18 Haziran 2021 Cuma

Osman Kılıç Hoca 101 yaşında vefat etti, mekanı cennet olsun!

Bulgaristan Türklerinin Asırlık Çınarı, Mümtaz Münevveri ve Dava Adamı: 

OSMAN KILIÇ HOCA (1920-2021)


Yazan: Vedat S. Ahmed

Bulgaristan Yüksek İslam Şurası Başkanı 

www.halhaber.blogspot.com

Asıl adı Osman Hüseyinov Saliev olan Osman Kılıç, 4 Mayıs 1920 tarihinde Kemallar (İsperih) kazasının Kılıç (Nojarevo) köyünde doğmuştur. Köyüne nisbeten Kılıç soyadını alan Osman Salih, ilk okulu köyünde, Türk rüşdiyesini (ortaokulu) ise Kemallar ile Razgrad kasabalarında bitirdikten sonra Şumnu’daki Nüvvâb Medresesine kaydolmuştur. 1939-1940 eğitim yılında Nüvvâb okulunun Tâlî (Lise) Kısmından mezun olup diploma almıştır.

Başmüftülük, Nüvvâb’ın en iyi, akıllı, calışkan ve atılgan oğrencilerinden biri olan Osman Kılıç’ı Sofya Üniversitesinin Dil, Tarih ve Edebiyat Fakültesine yazdırmak için çok gayret sarf etmiş, uzun yazışmalar yapmıştır. Ancak İkinci Dünya Savaşı yıllarında Bulgar üniversitelerine Türk almadıkları, ayrıca Nüvvâb okulu Bulgar liselerine tam anlamıyla denk kabul edilmediği için Osman Kılıç üniversiteye kaydolamamıştır. O yüzden tekrar Nüvvâb’a dönerek okulun Âlî (Yüksek) Kısmında okumaya başlamıştır. Oradan 1943 yılında mezun olmuş ve hemen Şumnu’nun Kılâk Türk mahallesinde bulunan özel Türk ilkokuluna öğretmen olarak atanmıştır. Ertesi ders yılında ise Şumnu Türk rüşdiye mektebine öğretmen olarak geçmiştir. Oradan da yine Şumnu’daki Medrese-i Aliyeye öğretmen olarak görevlendirilmiştir.

- **Çalışma Soruları**:
1. Şu ifadeler Osman Kılıç Hoca metniyle uyuşuyor mu? (a) Osman Kılıç, 1939-1940 eğitim yılında Nüvvâb okulunun Tâlî Kısmından mezun olmuştur. (b) Osman Kılıç, Sofya Üniversitesinin Dil, Tarih ve Edebiyat Fakültesine kaydolmuştur. (c) Osman Kılıç, 1943'teki mezuniyetinin hemen ardından Şumnu Türk rüşdiye mektebine öğretmen olarak atanmıştır. Her biri için evet ya da hayır deyip hükmü belirleyen sözleri metinden birebir alıntılayın.
2. Osman Kılıç Hoca metninin bir bölümünü harfi harfine yeniden yazar mısınız? "Yazan: Vedat S." sözlerinin geçtiği yerden başlayın ve "olup diploma almıştır." sözlerinden sonra durun.

- **Veri Kesiti**:
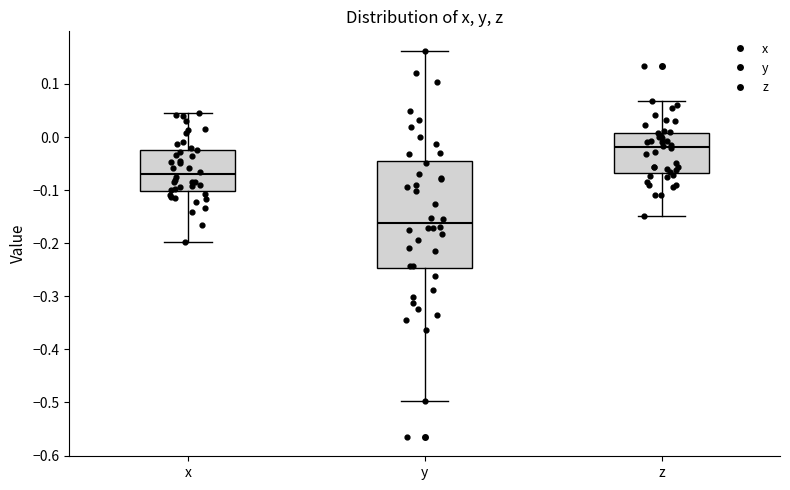

Reading left to right, read every box against the y-axis: the position of its median line, the range the box covers, and the ends of its whiskers. The values are not printed on the chart, so give them approximately, as read against the axis.

x: median -0.07, box -0.10 to -0.02, whiskers -0.20 to 0.04
y: median -0.16, box -0.25 to -0.04, whiskers -0.50 to 0.16
z: median -0.02, box -0.07 to 0.01, whiskers -0.15 to 0.07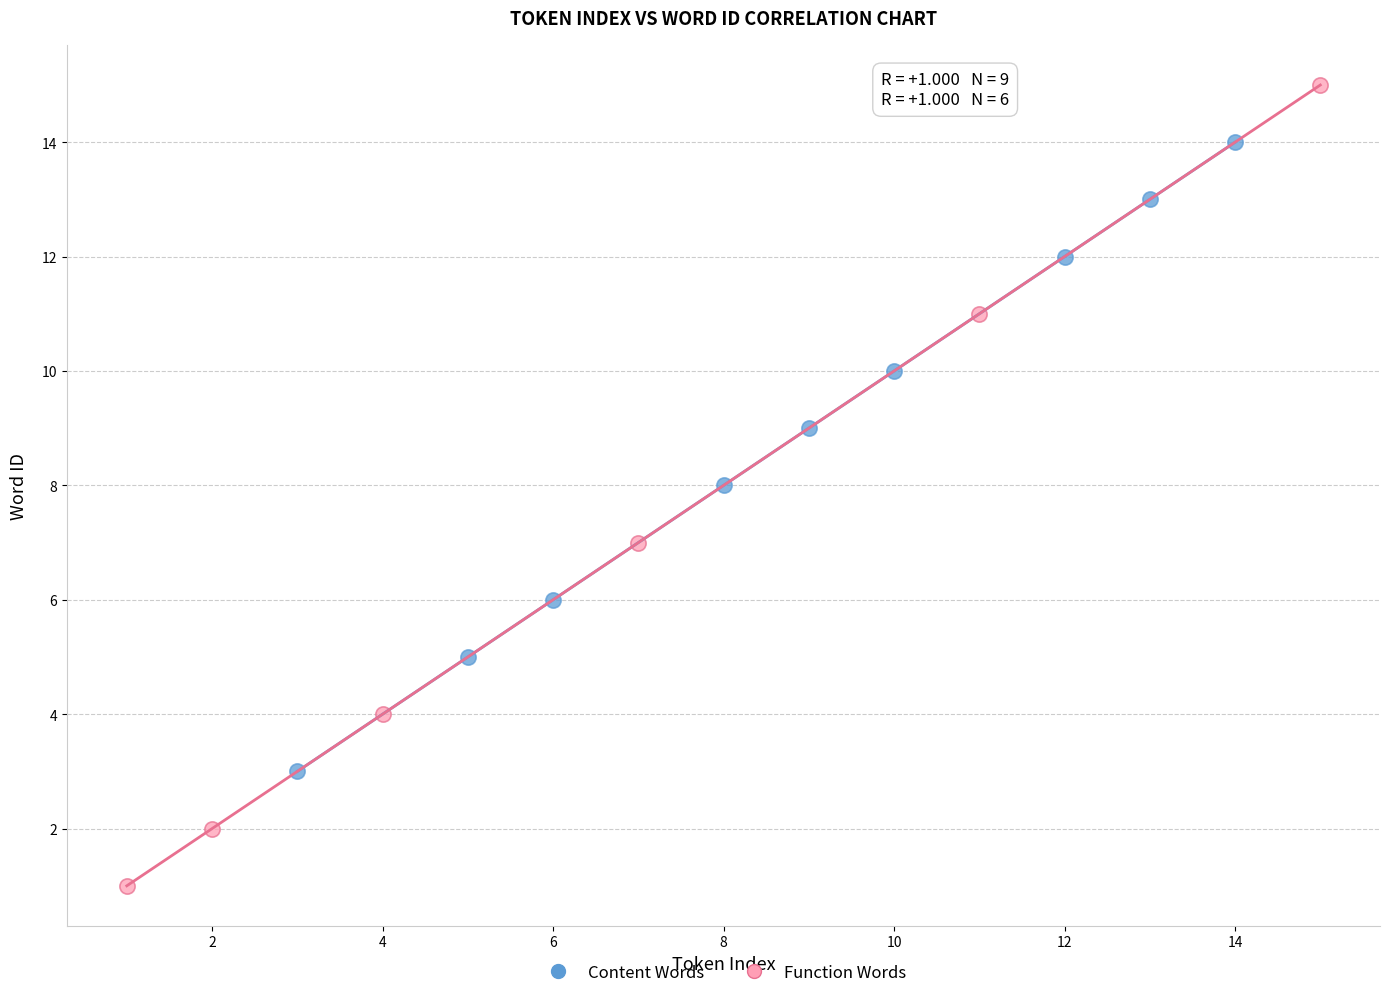

Which series has the largest Y range (max minus min)?

Function Words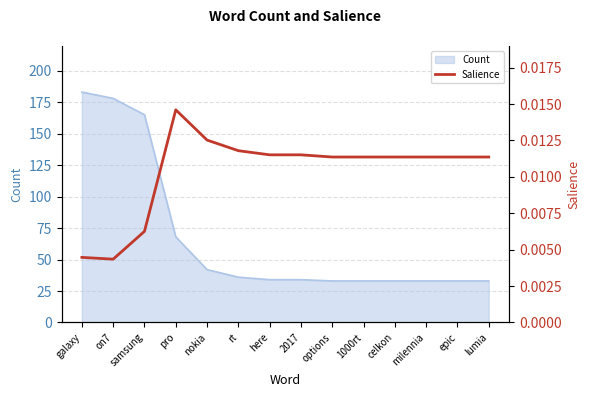

Count the values in the range 0 to 1.

14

- **Çözüm Listesi**:
1.
(a) Evet: "1939-1940 eğitim yılında Nüvvâb okulunun Tâlî (Lise) Kısmından mezun olup diploma almıştır."
(b) Hayır: "Osman Kılıç üniversiteye kaydolamamıştır."
(c) Hayır: "hemen Şumnu’nun Kılâk Türk mahallesinde bulunan özel Türk ilkokuluna öğretmen olarak atanmıştır."

2.
Yazan: Vedat S. Ahmed

Bulgaristan Yüksek İslam Şurası Başkanı 

www.halhaber.blogspot.com

Asıl adı Osman Hüseyinov Saliev olan Osman Kılıç, 4 Mayıs 1920 tarihinde Kemallar (İsperih) kazasının Kılıç (Nojarevo) köyünde doğmuştur. Köyüne nisbeten Kılıç soyadını alan Osman Salih, ilk okulu köyünde, Türk rüşdiyesini (ortaokulu) ise Kemallar ile Razgrad kasabalarında bitirdikten sonra Şumnu’daki Nüvvâb Medresesine kaydolmuştur. 1939-1940 eğitim yılında Nüvvâb okulunun Tâlî (Lise) Kısmından mezun olup diploma almıştır.